• [Reading passage]

Highly active antiretroviral therapy (HAART) drugs primarily target three of the four HIV enzymes: reverse transcriptase (RT) DNA polymerase, protease, and integrase. Although HAART is very effective in suppressing viral load in HIV-infected patients, prolonged treatment inevitably leads to the emergence of drug-resistant viral strains. Hence, it is essential to develop agents that act on novel HIV targets. The fourth HIV enzyme, RT- associated ribonuclease H (RNH) is one such target. RNH degrades the viral RNA genome during reverse transcription and is essential for HIV replication. It is the only enzymatic activity of HIV that has yet to be addressed by antiretroviral drugs. Such drugs will likely be active against all current drug-resistant viral strains. Our goal is to develop potent RNH inhibitors (RNHIs) with nanomolar efficacy in cell-based replication assays and for this we will use a multidisciplinary approach based on our extensive expertise in structural biology, computational biology, medicinal chemistry, enzymology, biochemistry and virology. We will pursue improvement of current leads and achievement of nM potencies of antiviral activities through a structure-based design process involving iterative cycles of structure determination and computational analysis of RNH-RNHI complexes, medicinal chemistry, and biochemical and virological characterization of newly synthesized inhibitors. To this end we propose three specific aims:
Specific Aim 1. Structure-Activity Relationships (SAR) and Chemical Synthesis. We will prepare a database of the validated RNHI screening hits and novel scaffolds that we have developed. We will perform complete SAR for two different classes of RNHIs based on the database analysis and the structural information gained from crystallographic and molecular docking studies in aim 2.

• [Recorded data]
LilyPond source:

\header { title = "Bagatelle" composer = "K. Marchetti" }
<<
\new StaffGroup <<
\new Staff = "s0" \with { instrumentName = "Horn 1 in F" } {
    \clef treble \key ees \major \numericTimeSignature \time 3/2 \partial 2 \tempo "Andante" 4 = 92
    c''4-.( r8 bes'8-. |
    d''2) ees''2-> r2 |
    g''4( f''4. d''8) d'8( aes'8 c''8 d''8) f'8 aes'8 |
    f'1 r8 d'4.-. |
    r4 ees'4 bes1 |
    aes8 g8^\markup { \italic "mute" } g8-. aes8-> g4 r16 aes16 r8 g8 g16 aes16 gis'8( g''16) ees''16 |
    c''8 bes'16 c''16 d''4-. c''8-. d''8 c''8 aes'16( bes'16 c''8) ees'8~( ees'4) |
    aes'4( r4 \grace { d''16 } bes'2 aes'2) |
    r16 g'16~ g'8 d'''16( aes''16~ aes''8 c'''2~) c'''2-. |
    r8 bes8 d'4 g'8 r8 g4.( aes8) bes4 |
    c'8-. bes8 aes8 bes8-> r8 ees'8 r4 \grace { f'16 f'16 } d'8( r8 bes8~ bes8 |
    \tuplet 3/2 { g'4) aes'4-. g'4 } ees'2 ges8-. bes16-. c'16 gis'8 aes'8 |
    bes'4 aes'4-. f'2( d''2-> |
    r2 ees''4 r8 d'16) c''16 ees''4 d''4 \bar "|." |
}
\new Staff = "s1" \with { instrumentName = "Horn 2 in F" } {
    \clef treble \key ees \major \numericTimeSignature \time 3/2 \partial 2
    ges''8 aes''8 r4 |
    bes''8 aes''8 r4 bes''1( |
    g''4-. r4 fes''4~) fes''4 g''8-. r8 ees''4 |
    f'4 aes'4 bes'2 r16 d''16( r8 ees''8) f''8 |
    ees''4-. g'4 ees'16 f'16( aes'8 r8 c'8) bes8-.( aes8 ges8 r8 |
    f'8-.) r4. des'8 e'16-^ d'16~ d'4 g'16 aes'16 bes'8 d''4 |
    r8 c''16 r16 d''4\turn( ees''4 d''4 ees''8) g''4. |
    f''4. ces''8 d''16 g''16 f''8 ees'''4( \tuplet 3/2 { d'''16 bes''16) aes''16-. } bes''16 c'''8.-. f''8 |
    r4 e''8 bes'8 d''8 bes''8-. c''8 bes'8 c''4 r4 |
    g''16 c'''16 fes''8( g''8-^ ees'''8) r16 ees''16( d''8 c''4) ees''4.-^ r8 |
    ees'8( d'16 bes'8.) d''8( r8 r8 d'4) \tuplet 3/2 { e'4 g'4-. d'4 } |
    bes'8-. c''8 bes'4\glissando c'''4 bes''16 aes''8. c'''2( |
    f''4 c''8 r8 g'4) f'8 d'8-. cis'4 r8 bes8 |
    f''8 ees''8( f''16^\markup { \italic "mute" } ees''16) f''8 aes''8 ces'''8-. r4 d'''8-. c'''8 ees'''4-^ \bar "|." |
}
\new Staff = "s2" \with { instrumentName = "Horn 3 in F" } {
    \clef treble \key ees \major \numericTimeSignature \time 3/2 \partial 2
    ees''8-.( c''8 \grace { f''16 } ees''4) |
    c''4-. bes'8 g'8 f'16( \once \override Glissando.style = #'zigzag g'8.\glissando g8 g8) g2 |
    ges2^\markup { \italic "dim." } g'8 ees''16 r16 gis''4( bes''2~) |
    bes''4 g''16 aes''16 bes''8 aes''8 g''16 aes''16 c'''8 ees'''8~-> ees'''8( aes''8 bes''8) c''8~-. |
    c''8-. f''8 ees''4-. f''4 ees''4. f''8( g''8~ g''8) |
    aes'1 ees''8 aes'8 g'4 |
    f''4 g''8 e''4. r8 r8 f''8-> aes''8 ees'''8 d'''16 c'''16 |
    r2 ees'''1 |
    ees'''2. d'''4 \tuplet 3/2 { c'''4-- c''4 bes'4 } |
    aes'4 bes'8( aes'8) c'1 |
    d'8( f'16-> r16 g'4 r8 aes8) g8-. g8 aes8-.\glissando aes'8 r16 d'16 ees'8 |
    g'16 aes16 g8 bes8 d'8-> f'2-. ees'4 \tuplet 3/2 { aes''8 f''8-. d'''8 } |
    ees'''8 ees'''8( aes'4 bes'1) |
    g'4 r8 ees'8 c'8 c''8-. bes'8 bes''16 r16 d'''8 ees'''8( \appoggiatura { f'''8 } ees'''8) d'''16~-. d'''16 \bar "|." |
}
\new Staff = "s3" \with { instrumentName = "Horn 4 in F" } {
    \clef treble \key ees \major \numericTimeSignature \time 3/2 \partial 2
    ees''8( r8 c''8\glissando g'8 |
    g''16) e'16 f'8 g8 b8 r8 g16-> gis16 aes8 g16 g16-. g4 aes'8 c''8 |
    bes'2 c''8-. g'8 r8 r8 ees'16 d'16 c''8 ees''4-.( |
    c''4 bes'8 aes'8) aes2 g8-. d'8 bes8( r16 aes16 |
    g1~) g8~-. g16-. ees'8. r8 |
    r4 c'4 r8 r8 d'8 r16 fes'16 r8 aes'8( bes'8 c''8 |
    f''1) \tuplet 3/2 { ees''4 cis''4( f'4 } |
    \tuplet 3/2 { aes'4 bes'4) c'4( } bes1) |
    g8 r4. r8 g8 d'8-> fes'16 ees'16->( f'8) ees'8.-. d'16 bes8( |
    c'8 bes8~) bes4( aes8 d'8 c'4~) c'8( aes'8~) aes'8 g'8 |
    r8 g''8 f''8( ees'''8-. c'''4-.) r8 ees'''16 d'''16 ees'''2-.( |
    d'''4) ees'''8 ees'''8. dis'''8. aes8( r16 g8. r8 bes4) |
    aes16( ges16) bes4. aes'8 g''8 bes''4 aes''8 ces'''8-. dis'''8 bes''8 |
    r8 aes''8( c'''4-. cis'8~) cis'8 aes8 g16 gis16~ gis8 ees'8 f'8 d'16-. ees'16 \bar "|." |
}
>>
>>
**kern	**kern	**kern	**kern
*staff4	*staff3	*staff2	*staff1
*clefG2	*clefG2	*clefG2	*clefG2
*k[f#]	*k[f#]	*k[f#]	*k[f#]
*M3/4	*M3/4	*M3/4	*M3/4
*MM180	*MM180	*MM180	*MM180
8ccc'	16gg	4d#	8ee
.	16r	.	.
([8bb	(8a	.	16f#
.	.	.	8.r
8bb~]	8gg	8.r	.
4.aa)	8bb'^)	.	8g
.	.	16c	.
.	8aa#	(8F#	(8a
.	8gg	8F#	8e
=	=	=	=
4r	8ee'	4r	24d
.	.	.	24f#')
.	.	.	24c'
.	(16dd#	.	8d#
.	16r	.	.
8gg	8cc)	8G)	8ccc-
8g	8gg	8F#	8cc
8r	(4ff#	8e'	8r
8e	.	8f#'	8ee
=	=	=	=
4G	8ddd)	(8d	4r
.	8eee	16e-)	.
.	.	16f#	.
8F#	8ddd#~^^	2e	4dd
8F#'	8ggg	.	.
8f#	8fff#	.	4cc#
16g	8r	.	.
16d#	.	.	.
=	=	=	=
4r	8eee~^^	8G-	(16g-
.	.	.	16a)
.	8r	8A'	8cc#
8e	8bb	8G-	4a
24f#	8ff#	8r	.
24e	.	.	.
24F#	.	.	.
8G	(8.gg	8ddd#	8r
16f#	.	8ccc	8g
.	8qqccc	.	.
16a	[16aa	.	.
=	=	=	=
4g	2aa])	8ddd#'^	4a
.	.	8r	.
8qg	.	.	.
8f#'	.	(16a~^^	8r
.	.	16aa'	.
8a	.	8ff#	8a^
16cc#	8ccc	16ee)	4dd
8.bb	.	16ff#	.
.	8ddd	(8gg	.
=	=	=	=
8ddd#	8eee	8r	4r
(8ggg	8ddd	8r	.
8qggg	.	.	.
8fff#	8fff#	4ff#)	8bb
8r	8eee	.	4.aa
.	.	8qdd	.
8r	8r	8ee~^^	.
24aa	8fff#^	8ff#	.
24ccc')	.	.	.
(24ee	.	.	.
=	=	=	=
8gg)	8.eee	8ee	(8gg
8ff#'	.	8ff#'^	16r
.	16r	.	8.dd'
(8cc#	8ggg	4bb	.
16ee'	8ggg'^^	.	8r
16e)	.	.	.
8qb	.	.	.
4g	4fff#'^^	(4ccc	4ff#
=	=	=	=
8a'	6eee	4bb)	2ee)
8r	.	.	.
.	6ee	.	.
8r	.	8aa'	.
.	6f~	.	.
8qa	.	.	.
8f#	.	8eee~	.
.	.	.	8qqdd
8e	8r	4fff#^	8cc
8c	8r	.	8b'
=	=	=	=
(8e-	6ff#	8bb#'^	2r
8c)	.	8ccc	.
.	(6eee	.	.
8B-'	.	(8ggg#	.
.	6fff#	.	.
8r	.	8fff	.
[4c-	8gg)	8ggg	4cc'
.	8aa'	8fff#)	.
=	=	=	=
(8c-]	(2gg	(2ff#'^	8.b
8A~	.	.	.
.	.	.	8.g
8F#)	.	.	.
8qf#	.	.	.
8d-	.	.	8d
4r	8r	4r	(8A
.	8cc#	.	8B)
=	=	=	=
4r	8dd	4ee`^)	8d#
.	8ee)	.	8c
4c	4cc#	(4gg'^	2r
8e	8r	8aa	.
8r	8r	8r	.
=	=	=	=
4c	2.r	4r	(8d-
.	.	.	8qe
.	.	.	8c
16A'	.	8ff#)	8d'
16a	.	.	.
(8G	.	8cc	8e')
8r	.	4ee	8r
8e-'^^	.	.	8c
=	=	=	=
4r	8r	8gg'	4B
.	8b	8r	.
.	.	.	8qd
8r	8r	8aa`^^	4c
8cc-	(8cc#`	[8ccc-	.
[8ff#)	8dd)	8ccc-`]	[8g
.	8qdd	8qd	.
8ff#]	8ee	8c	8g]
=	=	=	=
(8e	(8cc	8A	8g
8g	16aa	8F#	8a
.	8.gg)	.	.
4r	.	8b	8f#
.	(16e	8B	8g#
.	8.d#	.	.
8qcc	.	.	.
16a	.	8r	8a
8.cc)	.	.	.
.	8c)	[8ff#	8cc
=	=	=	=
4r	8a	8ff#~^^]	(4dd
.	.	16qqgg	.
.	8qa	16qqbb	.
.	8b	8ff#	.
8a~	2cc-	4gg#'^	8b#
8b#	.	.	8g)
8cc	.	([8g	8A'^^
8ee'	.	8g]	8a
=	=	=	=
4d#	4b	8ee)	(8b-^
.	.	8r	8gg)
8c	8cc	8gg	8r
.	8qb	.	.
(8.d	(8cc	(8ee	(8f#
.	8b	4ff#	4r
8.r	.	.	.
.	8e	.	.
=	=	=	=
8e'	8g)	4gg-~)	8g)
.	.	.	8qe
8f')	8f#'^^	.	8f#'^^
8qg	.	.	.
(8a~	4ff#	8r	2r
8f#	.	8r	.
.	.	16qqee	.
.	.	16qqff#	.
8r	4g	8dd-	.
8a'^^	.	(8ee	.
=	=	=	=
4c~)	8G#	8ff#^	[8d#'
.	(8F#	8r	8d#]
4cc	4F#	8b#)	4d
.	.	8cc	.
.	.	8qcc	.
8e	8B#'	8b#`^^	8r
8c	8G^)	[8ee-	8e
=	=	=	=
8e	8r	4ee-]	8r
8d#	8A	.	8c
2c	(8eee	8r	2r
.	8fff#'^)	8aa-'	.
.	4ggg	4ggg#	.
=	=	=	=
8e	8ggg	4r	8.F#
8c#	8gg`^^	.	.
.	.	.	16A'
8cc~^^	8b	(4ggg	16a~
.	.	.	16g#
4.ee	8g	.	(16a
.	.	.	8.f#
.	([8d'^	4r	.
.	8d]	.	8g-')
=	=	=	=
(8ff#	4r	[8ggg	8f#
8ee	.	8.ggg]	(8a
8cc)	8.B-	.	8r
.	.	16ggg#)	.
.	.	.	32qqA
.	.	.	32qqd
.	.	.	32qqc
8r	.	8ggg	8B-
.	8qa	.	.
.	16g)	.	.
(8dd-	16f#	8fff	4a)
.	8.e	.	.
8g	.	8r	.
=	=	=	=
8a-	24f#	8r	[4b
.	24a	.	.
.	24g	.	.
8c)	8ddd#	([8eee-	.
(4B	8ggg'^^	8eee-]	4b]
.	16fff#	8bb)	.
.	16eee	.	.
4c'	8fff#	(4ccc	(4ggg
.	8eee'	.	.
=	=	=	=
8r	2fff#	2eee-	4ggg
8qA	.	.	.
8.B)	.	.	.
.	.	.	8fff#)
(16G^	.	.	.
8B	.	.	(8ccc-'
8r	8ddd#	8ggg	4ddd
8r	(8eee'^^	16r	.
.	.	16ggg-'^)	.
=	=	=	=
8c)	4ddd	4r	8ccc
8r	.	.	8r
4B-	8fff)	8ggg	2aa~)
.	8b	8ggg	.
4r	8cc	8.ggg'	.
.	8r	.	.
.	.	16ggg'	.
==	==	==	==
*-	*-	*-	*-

• [Required action A]
Answer these questions on the passage about HIV ribonuclease H:
(i) Which three HIV enzymes do HAART drugs primarily target?
(ii) What does RNH degrade during reverse transcription?
(iii) For how many classes of RNHIs will Specific Aim 1 carry out complete SAR?
• [Required action B] According to the passage about HIV ribonuclease H, why is it essential to develop agents that act on novel HIV targets?
• [Required action C]
Decide whether each statement agrees with the passage about HIV ribonuclease H. Answer yes or no, and quote the words from the passage that decide it.
(i) RNH is essential for HIV replication.
(ii) Several existing antiretroviral drugs already target the RNH activity of HIV.
(iii) The goal is to develop RNHIs with micromolar efficacy in cell-based replication assays.
Answer using only the text.

• [Reply A]
(i) Reverse transcriptase (RT) DNA polymerase, protease, and integrase.
(ii) The viral RNA genome.
(iii) Two.

• [Reply B] HAART is very effective at suppressing viral load, but prolonged treatment inevitably leads to drug-resistant viral strains. Agents that act on novel targets are therefore needed.

• [Reply C]
(i) Yes: "RNH degrades the viral RNA genome during reverse transcription and is essential for HIV replication."
(ii) No: "It is the only enzymatic activity of HIV that has yet to be addressed by antiretroviral drugs."
(iii) No: "Our goal is to develop potent RNH inhibitors (RNHIs) with nanomolar efficacy in cell-based replication assays"